Measuring device photo records
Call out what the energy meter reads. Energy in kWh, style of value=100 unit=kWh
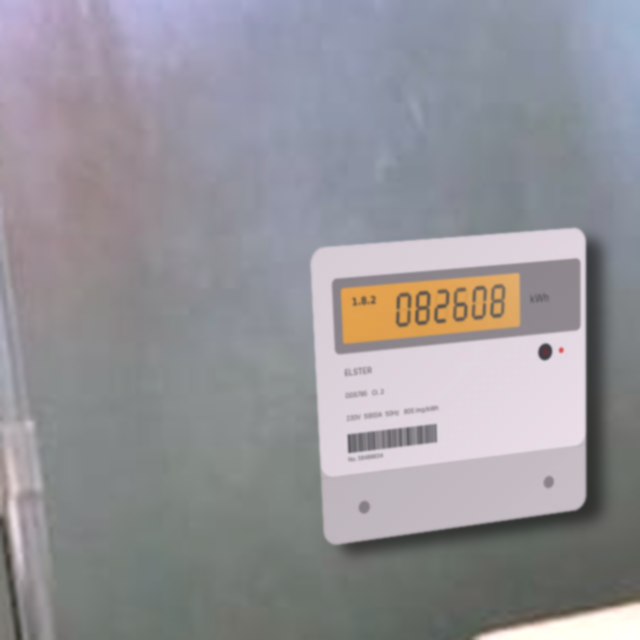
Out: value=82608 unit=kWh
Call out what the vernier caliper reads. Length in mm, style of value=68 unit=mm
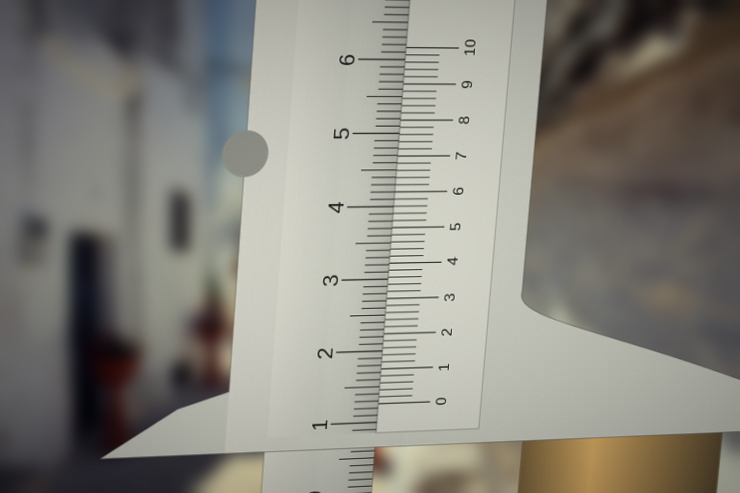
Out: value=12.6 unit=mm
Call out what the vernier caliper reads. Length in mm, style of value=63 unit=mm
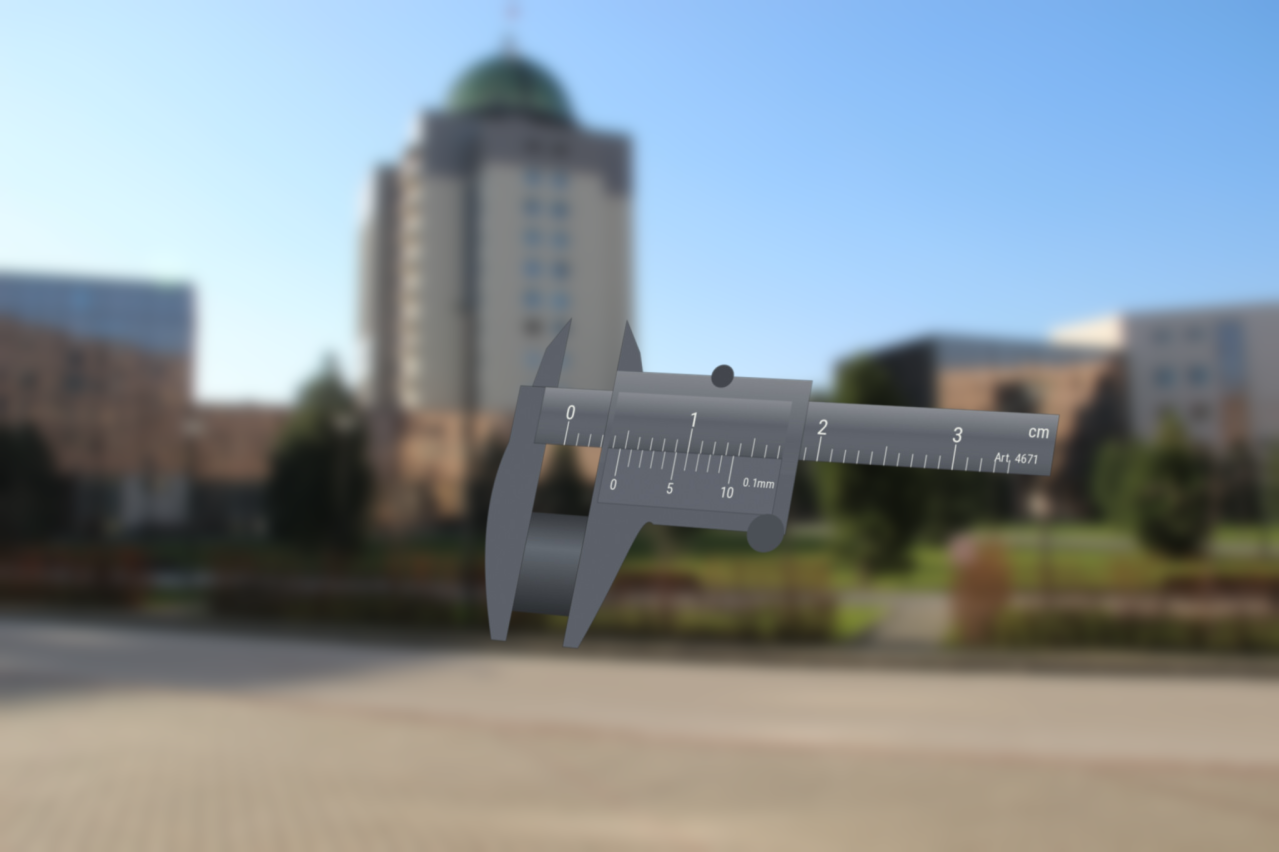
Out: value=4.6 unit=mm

§ **REQUEST**
Lay out every line of the records above as a Markdown table with two columns, Row and Line, where Row numbers each line. Leave out blank lines and the pictures.

§ **RESPONSE TO THE EXERCISE**
| Row | Line |
|---|---|
| 1 | Call out what the energy meter reads. Energy in kWh, style of value=100 unit=kWh |
| 2 | Out: value=82608 unit=kWh |
| 3 | Call out what the vernier caliper reads. Length in mm, style of value=68 unit=mm |
| 4 | Out: value=12.6 unit=mm |
| 5 | Call out what the vernier caliper reads. Length in mm, style of value=63 unit=mm |
| 6 | Out: value=4.6 unit=mm |